電荷制御量子ドットの磁気光学分光

眞田治樹 寒川哲臣 後藤秀樹 都倉康弘 鎌田英彦
量子光物性研究部

 半導体ナノ構造中のスピンは固体中での量子情報の担い手として期待されている。半導体中の単一スピンにアクセスする手段の一つとして注目されているのが、量子ドット中の負のTrion(電子2個と正孔1個で構成される粒子)を用いる方法であり、単一電子スピンの初期化や読み出しが可能となってきている[1, 2]。Trionのスピン特性は構成する電子・正孔の殻およびスピン配置と関連しているため、Trion内部のクーロン・交換相互作用、およびそれらが決めるエネルギー構造が重要な情報を持つ。

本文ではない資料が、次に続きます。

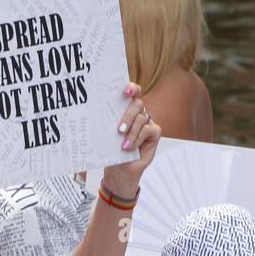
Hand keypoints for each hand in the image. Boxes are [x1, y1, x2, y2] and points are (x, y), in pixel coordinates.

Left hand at [102, 82, 159, 196]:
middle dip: (127, 116)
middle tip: (119, 129)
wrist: (120, 167)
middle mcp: (137, 112)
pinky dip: (137, 139)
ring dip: (131, 132)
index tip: (125, 92)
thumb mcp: (107, 134)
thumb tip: (100, 114)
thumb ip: (109, 122)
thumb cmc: (112, 148)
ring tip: (122, 144)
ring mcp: (147, 121)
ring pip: (141, 118)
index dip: (131, 88)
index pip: (131, 92)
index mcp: (124, 108)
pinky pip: (148, 130)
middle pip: (137, 104)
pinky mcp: (154, 132)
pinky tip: (129, 147)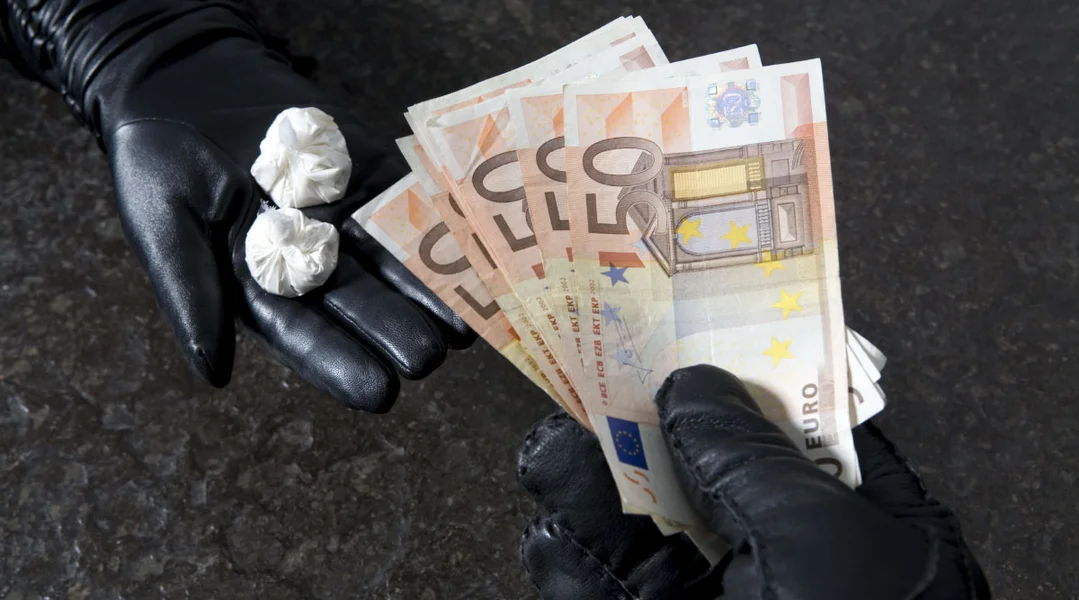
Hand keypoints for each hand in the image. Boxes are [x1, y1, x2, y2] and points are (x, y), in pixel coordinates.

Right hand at [2, 1, 473, 410]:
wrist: (187, 80)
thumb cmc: (160, 158)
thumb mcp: (162, 221)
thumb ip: (190, 291)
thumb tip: (213, 374)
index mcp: (264, 289)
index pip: (306, 335)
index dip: (341, 363)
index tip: (379, 393)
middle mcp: (315, 263)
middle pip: (361, 302)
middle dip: (395, 329)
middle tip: (428, 356)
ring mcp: (347, 217)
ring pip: (394, 258)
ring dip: (429, 288)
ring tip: (465, 320)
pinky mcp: (371, 173)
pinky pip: (408, 199)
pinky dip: (438, 223)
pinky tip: (470, 247)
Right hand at [517, 365, 990, 598]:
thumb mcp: (820, 548)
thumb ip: (755, 461)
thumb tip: (697, 387)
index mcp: (858, 531)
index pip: (799, 426)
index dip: (743, 367)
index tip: (687, 312)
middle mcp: (785, 564)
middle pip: (703, 466)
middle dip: (646, 417)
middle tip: (597, 357)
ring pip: (638, 526)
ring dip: (590, 478)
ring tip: (554, 436)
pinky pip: (599, 585)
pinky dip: (568, 555)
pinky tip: (550, 521)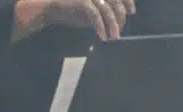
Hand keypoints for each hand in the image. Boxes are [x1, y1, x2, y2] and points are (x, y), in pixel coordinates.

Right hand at [14, 0, 133, 40]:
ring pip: (108, 10)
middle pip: (116, 3)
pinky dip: (101, 27)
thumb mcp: (93, 10)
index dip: (127, 1)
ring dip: (113, 26)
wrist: (50, 8)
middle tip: (120, 32)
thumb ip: (107, 11)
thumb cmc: (73, 10)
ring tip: (114, 38)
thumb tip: (122, 21)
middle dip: (121, 18)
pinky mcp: (82, 1)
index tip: (131, 12)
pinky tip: (103, 37)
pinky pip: (96, 15)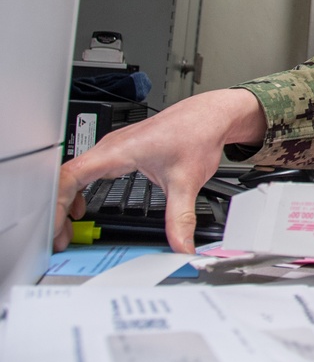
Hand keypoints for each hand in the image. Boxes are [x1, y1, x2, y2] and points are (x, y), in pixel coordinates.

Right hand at [53, 88, 266, 253]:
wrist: (210, 115)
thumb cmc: (197, 133)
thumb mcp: (187, 182)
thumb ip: (180, 218)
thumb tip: (180, 246)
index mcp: (117, 151)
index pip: (69, 177)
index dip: (55, 205)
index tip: (55, 229)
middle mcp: (110, 147)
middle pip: (65, 178)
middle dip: (57, 210)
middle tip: (61, 239)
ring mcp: (113, 148)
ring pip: (74, 173)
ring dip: (65, 201)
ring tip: (67, 228)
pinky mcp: (120, 151)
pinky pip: (86, 170)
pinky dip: (78, 190)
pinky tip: (82, 206)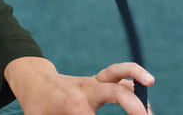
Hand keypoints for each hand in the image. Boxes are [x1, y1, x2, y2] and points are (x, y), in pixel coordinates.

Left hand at [4, 56, 153, 113]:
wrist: (32, 80)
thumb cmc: (38, 107)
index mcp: (74, 105)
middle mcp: (86, 90)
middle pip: (116, 93)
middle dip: (135, 108)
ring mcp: (93, 83)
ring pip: (117, 73)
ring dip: (136, 76)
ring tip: (149, 83)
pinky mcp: (97, 80)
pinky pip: (117, 74)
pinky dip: (132, 75)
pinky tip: (146, 83)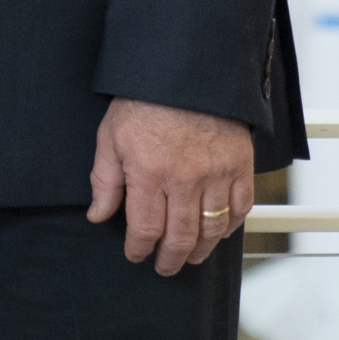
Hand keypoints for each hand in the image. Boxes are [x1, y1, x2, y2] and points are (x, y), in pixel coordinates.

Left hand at [86, 97, 254, 274]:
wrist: (184, 72)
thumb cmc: (144, 100)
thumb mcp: (110, 136)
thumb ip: (104, 179)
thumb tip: (97, 215)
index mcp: (149, 172)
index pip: (145, 228)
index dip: (139, 248)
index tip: (135, 254)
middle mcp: (185, 179)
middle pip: (180, 237)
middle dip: (170, 259)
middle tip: (164, 267)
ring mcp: (217, 174)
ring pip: (212, 229)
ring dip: (200, 250)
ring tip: (189, 256)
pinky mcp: (240, 166)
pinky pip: (240, 209)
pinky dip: (230, 227)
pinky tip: (218, 233)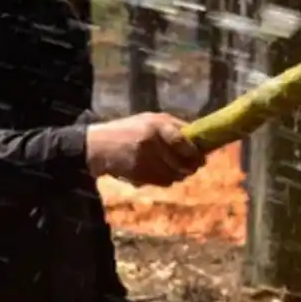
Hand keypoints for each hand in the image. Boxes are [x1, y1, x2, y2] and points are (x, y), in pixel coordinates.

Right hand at [85, 112, 202, 186]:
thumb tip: (200, 137)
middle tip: (195, 166)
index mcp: (156, 125)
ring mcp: (143, 160)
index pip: (182, 142)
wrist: (98, 146)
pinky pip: (162, 182)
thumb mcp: (151, 119)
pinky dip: (167, 180)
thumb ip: (175, 126)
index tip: (202, 156)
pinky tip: (163, 173)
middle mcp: (150, 142)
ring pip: (173, 175)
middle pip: (180, 162)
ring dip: (180, 175)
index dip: (195, 153)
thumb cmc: (129, 129)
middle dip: (191, 167)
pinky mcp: (138, 175)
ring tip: (179, 169)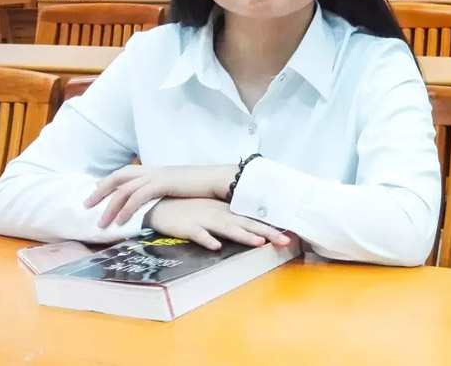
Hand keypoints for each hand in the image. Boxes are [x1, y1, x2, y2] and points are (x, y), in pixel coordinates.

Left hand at [84, 164, 238, 228]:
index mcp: (154, 170)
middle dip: (100, 191)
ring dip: (110, 206)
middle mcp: (152, 170)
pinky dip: (126, 209)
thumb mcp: (177, 187)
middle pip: (118, 177)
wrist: (217, 179)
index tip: (94, 194)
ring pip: (124, 189)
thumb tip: (153, 200)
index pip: (124, 173)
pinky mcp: (163, 183)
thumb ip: (163, 191)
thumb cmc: (200, 186)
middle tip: (86, 205)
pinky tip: (120, 222)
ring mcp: (157, 175)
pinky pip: (138, 196)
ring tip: (101, 224)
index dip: (107, 182)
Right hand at [143, 198, 290, 250]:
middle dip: (266, 232)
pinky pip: (198, 234)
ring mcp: (204, 220)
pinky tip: (215, 246)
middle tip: (286, 241)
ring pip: (226, 228)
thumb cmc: (189, 209)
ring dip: (242, 235)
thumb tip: (249, 230)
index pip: (251, 219)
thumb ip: (228, 220)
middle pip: (245, 224)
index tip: (289, 234)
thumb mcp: (211, 212)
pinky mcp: (188, 227)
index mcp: (225, 211)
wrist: (161, 204)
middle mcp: (219, 214)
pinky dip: (207, 239)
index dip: (270, 227)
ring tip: (258, 243)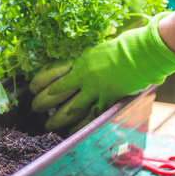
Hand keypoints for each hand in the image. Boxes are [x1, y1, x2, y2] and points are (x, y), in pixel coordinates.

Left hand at [30, 12, 174, 131]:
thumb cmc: (125, 45)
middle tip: (35, 107)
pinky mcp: (106, 99)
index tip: (32, 86)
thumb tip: (80, 61)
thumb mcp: (100, 47)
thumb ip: (88, 57)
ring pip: (69, 108)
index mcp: (80, 59)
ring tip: (48, 123)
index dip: (40, 81)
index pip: (52, 71)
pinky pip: (89, 115)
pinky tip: (70, 130)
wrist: (141, 53)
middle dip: (42, 101)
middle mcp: (83, 75)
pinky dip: (79, 124)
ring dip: (57, 117)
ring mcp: (94, 88)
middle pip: (56, 91)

我々は量子ドット中の電子間および電子正孔間相互作用が外部磁場に強く依存することに着目し、電荷制御量子ドットのフォトルミネッセンス(PL)の磁場依存性を系統的に測定することにより、これまでTrion研究の主な対象であった基底状態に加えて、励起状態の殻およびスピン配置について明らかにした[3]。
 試料は厚さ2.8 nmのGaAs/AlGaAs量子井戸界面の単一原子層ゆらぎにより形成される量子ドットを内部に持つn-i ショットキーダイオード構造であり、外部電圧でドット内電子数を制御できる。測定にはファラデー配置となるように超伝導マグネット中に配置されたクライオスタットを用い、低温(6 K)、磁場中の顕微PLスペクトルを測定した。
 図1に示す零磁場におけるPLのバイアス依存性では、励起子、Trionの基底準位発光(X0、 X-)が明瞭に識別できる。図2の磁場依存性では、基底準位発光に加え、より複雑な磁場依存性を示す発光A-Eが観測された。2次元調和振動子モデルと配置間相互作用法を用い、Trionのエネルギー構造と各準位から単一電子への発光遷移の振動子強度を計算すると、 A〜Eの発光ピークが、電子間、電子−正孔間相互作用の影響を受けたTrionの励起準位からの発光として説明できることが分かった。このようにして明らかになったTrion励起状態は、これらを積極的に利用した単一スピン操作への応用が期待できる。
 本研究の一部は科研費 (19310067) の補助を受けて行われた。

[1] M. Atatüre et al., Science 312 (2006) 551.
[2] D. Press et al., Nature 456 (2008) 218.
[3] H. Sanada et al., Phys. Rev. B 79 (2009) 121303.
 

図1  零磁場におけるPLのバイアス依存性。
 
図2  (a)0 V、 (b)0.25 V、 (c)0.3 VにおけるPLの磁場依存性
右回り、左回り円偏光に対するデータを重ねて表示してある。